Свят ещё какое-то время оставался в немом потрясении, пока смысл её последних слов не стал ему окончательно ясен. Ведь назвав его нищим, Зоя подчеркнула, что материальное состояние является для женщины определяющим критерием для выбора мужчины, а значит, в её глазах он не более чем неликвидный товар, протухший и потерявший вид, подлежащий списанию и утилизации. Таким образом, Свят был исключён из системы любовных отношений, так же как из системы товарно-денежных.
В нём воспылал гнев. Свят распахнул окно и выглянул во двор. Подождав, когда Зоя выйдет из подъезда и покажется в поле его зрения, он начал скандировать:
– Спекуляция затмила для тебя искренние чувства! Ты торгуешь не колбасой, а своими женскими органами, как на аукционе, ожидая, кто предложит больше!
Свят подумал ещё и выкрикнул:
– Шалава!
Бабушки, сидящие во дворе на лавочках, согласно кивали.
"Функция организма – главное препятствие на пути любого революционера. Исключение её хоть и представляется невозможным, всё же вполне достижимо и необходимо. Не стоит отвлекаться на обеспечение самого себя, нужно полностью посвящать борьбе и разум, и неразумный организм. Революционер – больше, чем человек, это живое знамя борьбы, не существо, а вектор.

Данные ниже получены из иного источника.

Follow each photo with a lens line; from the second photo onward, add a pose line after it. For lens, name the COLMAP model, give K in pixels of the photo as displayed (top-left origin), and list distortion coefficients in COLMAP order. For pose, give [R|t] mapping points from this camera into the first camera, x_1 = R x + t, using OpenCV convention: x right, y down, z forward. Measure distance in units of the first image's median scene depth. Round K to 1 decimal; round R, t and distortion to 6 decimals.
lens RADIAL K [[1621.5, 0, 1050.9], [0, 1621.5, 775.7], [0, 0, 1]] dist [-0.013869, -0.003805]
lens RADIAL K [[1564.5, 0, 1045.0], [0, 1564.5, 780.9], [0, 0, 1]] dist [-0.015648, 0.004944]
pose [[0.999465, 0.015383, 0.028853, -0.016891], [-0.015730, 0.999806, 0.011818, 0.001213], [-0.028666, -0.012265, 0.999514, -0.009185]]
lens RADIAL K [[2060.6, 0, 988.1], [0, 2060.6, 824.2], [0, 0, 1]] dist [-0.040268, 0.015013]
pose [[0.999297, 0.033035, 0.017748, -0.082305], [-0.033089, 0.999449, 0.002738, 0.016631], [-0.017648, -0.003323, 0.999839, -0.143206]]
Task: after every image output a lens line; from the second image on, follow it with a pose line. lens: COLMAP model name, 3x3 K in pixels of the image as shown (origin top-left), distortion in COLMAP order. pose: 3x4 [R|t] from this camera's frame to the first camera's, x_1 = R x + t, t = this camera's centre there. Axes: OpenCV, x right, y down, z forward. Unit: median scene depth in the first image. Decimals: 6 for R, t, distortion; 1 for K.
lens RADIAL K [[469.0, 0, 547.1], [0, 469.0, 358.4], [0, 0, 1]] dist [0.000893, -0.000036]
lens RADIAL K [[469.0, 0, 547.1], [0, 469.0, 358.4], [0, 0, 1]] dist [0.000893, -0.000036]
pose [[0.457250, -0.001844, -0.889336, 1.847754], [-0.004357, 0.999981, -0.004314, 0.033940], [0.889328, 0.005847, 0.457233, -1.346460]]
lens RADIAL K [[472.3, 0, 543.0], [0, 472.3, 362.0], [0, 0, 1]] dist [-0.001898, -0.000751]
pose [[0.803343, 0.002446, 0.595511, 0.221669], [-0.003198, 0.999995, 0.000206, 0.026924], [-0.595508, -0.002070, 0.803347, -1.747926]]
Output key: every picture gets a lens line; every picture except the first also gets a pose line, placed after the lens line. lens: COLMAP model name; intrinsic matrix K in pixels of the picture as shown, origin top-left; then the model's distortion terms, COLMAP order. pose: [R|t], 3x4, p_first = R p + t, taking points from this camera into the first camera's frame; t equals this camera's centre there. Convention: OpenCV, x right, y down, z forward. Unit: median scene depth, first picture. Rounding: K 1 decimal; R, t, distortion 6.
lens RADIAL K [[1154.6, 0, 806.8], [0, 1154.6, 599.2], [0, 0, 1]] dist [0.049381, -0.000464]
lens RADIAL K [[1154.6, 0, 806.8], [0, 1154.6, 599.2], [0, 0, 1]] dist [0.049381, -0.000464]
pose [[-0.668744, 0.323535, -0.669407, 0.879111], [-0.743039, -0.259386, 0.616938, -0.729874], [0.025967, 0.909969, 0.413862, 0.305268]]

И единственное удовольствие, достойное его – искреннее удовлетворение от осознания осмысленности его устремлений."
6.
Следующие дни не принесли особых результатов, и дело революции не двигалось с места. На улице больше холодало, Свят ходил в пальто, но всё равно, после долгих блужданий, тело скручивалось в себя, и хотелось домой. В качестве развлечения он иногда садился в трамвай, тут же принимая вид сонного, упревшего от дальней дороги пассажира, и кондуктор обходил его стороной. Тогда Свят со спокойной душой обозревал проползающий город через мутноватое, с паутинами трещинок, стекло. Пространство увядало – серого становилось всё больше, а зелёного меньше, мусор стал бросаться в глаза, а бродячие псы бежали по обочинам медленно и понуро. Грустно было и Святу – ему уже надоели бессмысленные прения в кружках полоумных пенсионеров, он был готов к решительным действиям, но он был единственный в своём роде, хоть и предельно героичен в душе, но всё же недостаточно решителен, чтобы действовать в одиночку.